- [Task item A]
Reproduce, word for word, the stretch of the passage on Jesus as the Second Adam from "THE COVENANT MANDATE" through "to those potentialities.".

- [Excerpted passage]
◆ ◆ ◆ ◆ ◆ ◆ ◆

THE COVENANT MANDATE AND THE LIFE OF JESUS

The apostle Paul described Jesus as the Second Adam, an epithet associated with His salvific and redemptive work and with His role as the first Man of a regenerate community. For as in Adam all die, so in Christ all will be made alive (1 Cor. 15:22; cf. 15:45; Rom. 5:12-17). Although this redemptive aspect of Jesus as the Second Adam cannot be emphasized too much, it may be instructive also to view the life of Jesus as the life of the Second Adam, and to note that Jesus came not only to die but also to live. And the life He lived demonstrated by its power and perfection all that God created Adam and all men to be. In other words, Jesus fulfilled in His life the potentialities of unfallen Adam just as by His death He restored all mankind to those potentialities.

◆ ◆ ◆ ◆ ◆ ◆ ◆

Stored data
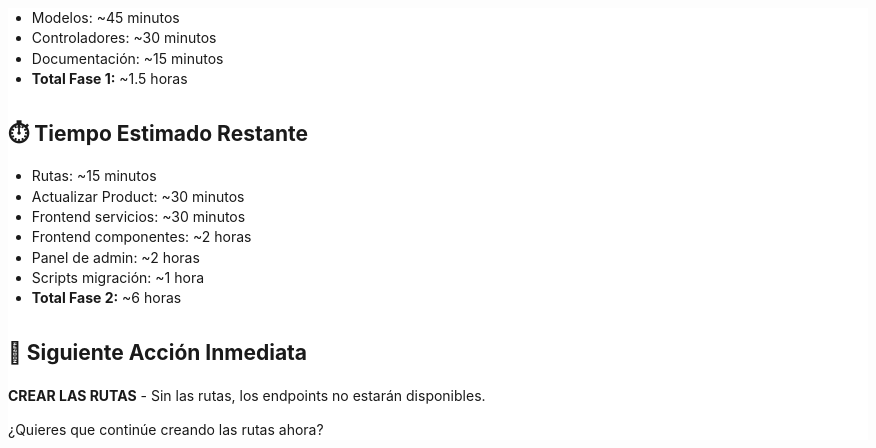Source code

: - Modelos: ~45 minutos
- Controladores: ~30 minutos
- Documentación: ~15 minutos
- **Total Fase 1:** ~1.5 horas

## ⏱️ Tiempo Estimado Restante

- Rutas: ~15 minutos
- Actualizar Product: ~30 minutos
- Frontend servicios: ~30 minutos
- Frontend componentes: ~2 horas
- Panel de admin: ~2 horas
- Scripts migración: ~1 hora
- **Total Fase 2:** ~6 horas

## 🚀 Siguiente Acción Inmediata

**CREAR LAS RUTAS** - Sin las rutas, los endpoints no estarán disponibles.

¿Quieres que continúe creando las rutas ahora?
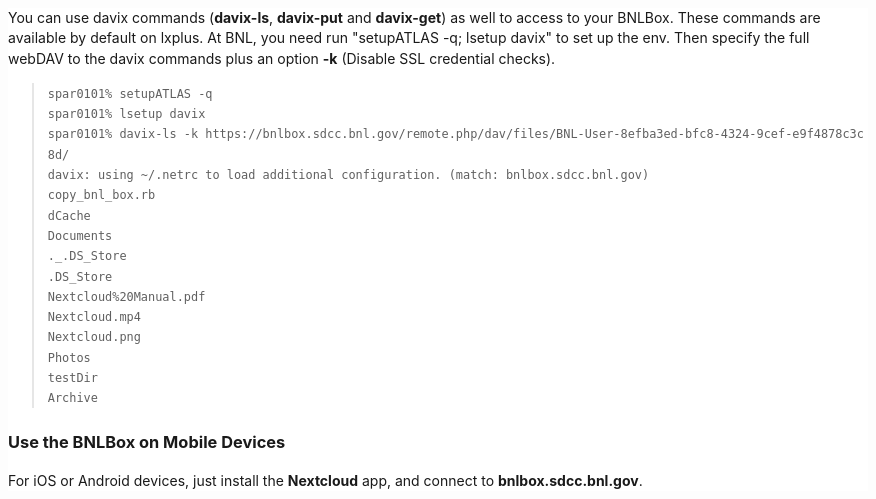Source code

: You can use davix commands (**davix-ls**, **davix-put** and
**davix-get**) as well to access to your BNLBox. These commands are
available by default on lxplus. At BNL, you need run "setupATLAS -q;
lsetup davix" to set up the env. Then specify the full webDAV to the
davix commands plus an option **-k** (Disable SSL credential checks).

>     spar0101% setupATLAS -q
>     spar0101% lsetup davix
>     spar0101% davix-ls -k https://bnlbox.sdcc.bnl.gov/remote.php/dav/files/BNL-User-8efba3ed-bfc8-4324-9cef-e9f4878c3c8d/
>     davix: using ~/.netrc to load additional configuration. (match: bnlbox.sdcc.bnl.gov)
>     copy_bnl_box.rb
>     dCache
>     Documents
>     ._.DS_Store
>     .DS_Store
>     Nextcloud%20Manual.pdf
>     Nextcloud.mp4
>     Nextcloud.png
>     Photos
>     testDir
>     Archive

### <span id="Use_the_BNLBox_on_Mobile_Devices"></span> Use the BNLBox on Mobile Devices

For iOS or Android devices, just install the **Nextcloud** app, and
connect to **bnlbox.sdcc.bnl.gov**.

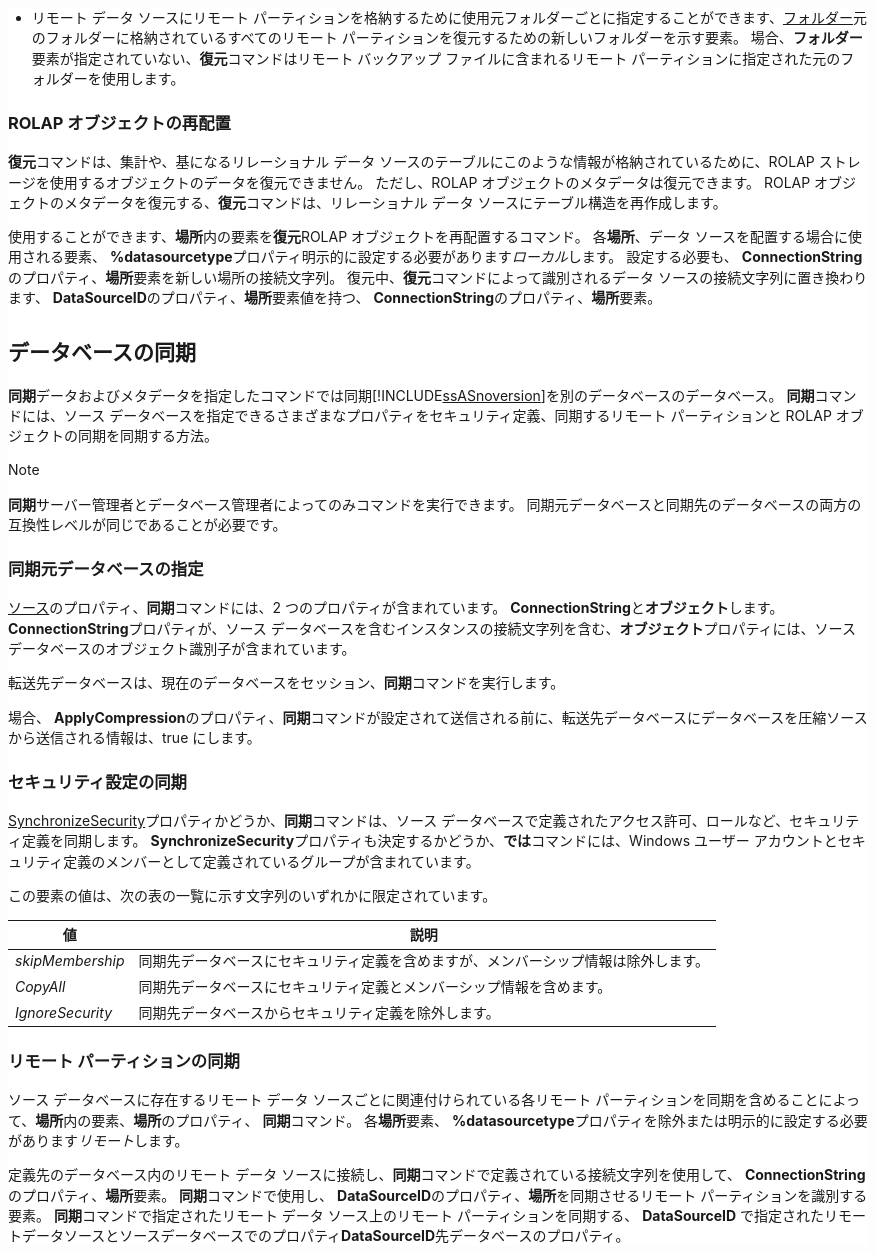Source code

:-   リモート データ ソースにリモート パーティションを格納するために使用元フォルダーごとに指定することができます、[フォルダー](https://docs.microsoft.com/bi-reference/xmla/xml-elements-properties/folder-element-xmla)元のフォルダーに格納されているすべてのリモート パーティションを復元するための新しいフォルダーを示す要素。 場合、**フォルダー**要素が指定されていない、**復元**コマンドはリモート バックアップ ファイルに含まれるリモート パーティションに指定された元のフォルダーを使用します。  
  
### <a name="relocating-rolap-objects"></a>ROLAP オブジェクトの再配置  
 **復元**コマンドは、集計や、基になるリレーショナル データ ソースのテーブルにこのような情報が格納されているために、ROLAP ストレージを使用するオブジェクトのデータを復元できません。 ただし、ROLAP オブジェクトのメタデータは復元できます。 ROLAP オブジェクトのメタデータを復元する、**復元**コマンドは、リレーショナル データ ソースにテーブル構造を再作成します。  
  
 使用することができます、**場所**内の要素を**復元**ROLAP オブジェクトを再配置するコマンド。 各**場所**、データ ソースを配置する場合に使用される要素、 **%datasourcetype**プロパティ明示的に設定する必要があります*ローカル*します。 設定する必要も、 **ConnectionString**のプロパティ、**場所**要素を新しい場所の接続文字列。 復元中、**復元**コマンドによって識別されるデータ ソースの接続文字列に置き換わります、 **DataSourceID**のプロパティ、**場所**要素値を持つ、 **ConnectionString**のプロパティ、**場所**要素。  
  
##  <a name="synchronizing_databases"></a> データベースの同期  
 **同期**データおよびメタデータを指定したコマンドでは同期[!INCLUDE[ssASnoversion](../../includes/ssasnoversion-md.md)]を別のデータベースのデータベース。 **同期**コマンドには、ソース データベースを指定できるさまざまなプロパティをセキュリティ定義、同期するリモート パーティションと ROLAP オブジェクトの同期を同期する方法。  
  
> [!NOTE]  
>  **同期**サーバー管理者とデータベース管理者によってのみコマンドを実行できます。 同期元データベースと同期先のデータベースの両方の互換性レベルが同じであることが必要です。  
  
### <a name="specifying-the-source-database"></a>同期元データベースの指定  
 [ソース](https://docs.microsoft.com/bi-reference/xmla/xml-elements-properties/source-element-xmla)のプロパティ、**同期**コマンドには、2 つのプロパティが含まれています。 **ConnectionString**と**オブジェクト**します。 **ConnectionString**プロパティが、ソース データベースを含むインスタンスの接続文字列を含む、**オブジェクト**プロパティには、ソース データベースのオブジェクト識別子が含まれています。  
  
 転送先データベースは、現在のデータベースをセッション、**同期**コマンドを実行します。  
  
 場合、 **ApplyCompression**のプロパティ、**同期**コマンドが設定されて送信される前に、転送先データベースにデータベースを圧縮ソースから送信される情報は、true にします。  
  
### <a name="synchronizing-security-settings"></a>セキュリティ設定の同期  
 [SynchronizeSecurity](https://docs.microsoft.com/bi-reference/xmla/xml-elements-properties/security-element-xmla)プロパティかどうか、**同期**コマンドは、ソース データベースで定義されたアクセス許可、ロールなど、セキュリティ定義を同期します。 **SynchronizeSecurity**プロパティも決定するかどうか、**では**コマンドには、Windows ユーザー アカウントとセキュリティ定義のメンバーとして定義されているグループが含まれています。  
  
 この要素の値は、次の表の一覧に示す文字列のいずれかに限定されています。  
  
|値|説明|  
|-----------|-----------------|  
|*skipMembership*|同期先データベースにセキュリティ定義を含めますが、メンバーシップ情報は除外します。|  
|*CopyAll*|同期先データベースにセキュリティ定義とメンバーシップ情報を含めます。|  
|*IgnoreSecurity*|同期先データベースからセキュリティ定義を除外します。|  
  
### <a name="synchronizing-remote-partitions"></a>リモート パーティションの同期  
 ソース データベースに存在するリモート データ ソースごとに関連付けられている各リモート パーティションを同期を含めることによって、**場所**内の要素、**場所**のプロパティ、 **同期**コマンド。 各**場所**要素、 **%datasourcetype**プロパティを除外または明示的に設定する必要があります*リモート*します。  
  
 定義先のデータベース内のリモート データ ソースに接続し、**同期**コマンドで定義されている接続文字列を使用して、 **ConnectionString**のプロパティ、**場所**要素。 **同期**コマンドで使用し、 **DataSourceID**のプロパティ、**場所**を同期させるリモート パーティションを識別する要素。 **同期**コマンドで指定されたリモート データ ソース上のリモート パーティションを同期する、 **DataSourceID** で指定されたリモートデータソースとソースデータベースでのプロパティ**DataSourceID**先データベースのプロパティ。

◆ ◆ ◆ ◆ ◆ ◆ ◆

- [Task item B]
In the rows above, take the stretch from the line containing "使用することができます、**場所**内の要素を**復元**ROLAP オブジェクトを再配置するコマンド。 各**場所**、データ" through the line containing "パーティションと ROLAP オブジェクトの同期を同期する方法。", both included, and format it as a JSON list of strings with one string per line, leaving out blank lines.

- [Final answer A]
THE COVENANT MANDATE AND THE LIFE OF JESUS

The apostle Paul described Jesus as the Second Adam, an epithet associated with His salvific and redemptive work and with His role as the first Man of a regenerate community. For as in Adam all die, so in Christ all will be made alive (1 Cor. 15:22; cf. 15:45; Rom. 5:12-17). Although this redemptive aspect of Jesus as the Second Adam cannot be emphasized too much, it may be instructive also to view the life of Jesus as the life of the Second Adam, and to note that Jesus came not only to die but also to live. And the life He lived demonstrated by its power and perfection all that God created Adam and all men to be. In other words, Jesus fulfilled in His life the potentialities of unfallen Adam just as by His death He restored all mankind to those potentialities.

- [Final answer B]
[
  " 使用することができます、**場所**内の要素を**復元**ROLAP オブジェクトを再配置するコマンド。 各**場所**、データ ソースを配置する場合に使用される要素、 **%datasourcetype**プロパティ明示的に設定する必要があります*ローカル*します。 設定する必要も、 **ConnectionString**のプロパティ、**場所**要素を新しい場所の接続文字列。 復元中、**復元**コマンドによって識別されるデータ ソースの接続文字列に置き換わります、 **DataSourceID**のプロパティ、**場所**要素値を持つ、 **ConnectionString**のプロパティ、**場所**要素。  ",
  "##  <a name=\"synchronizing_databases\"></a> データベースの同期  ",
  " **同期**データおよびメタデータを指定したコマンドでは同期[!INCLUDE[ssASnoversion](../../includes/ssasnoversion-md.md)]を別のデータベースのデータベース。 **同期**コマンドには、ソース データベースを指定できるさまざまなプロパティをセキュリティ定義、同期するリモート パーティションと ROLAP オブジェクトの同期を同期する方法。  "
]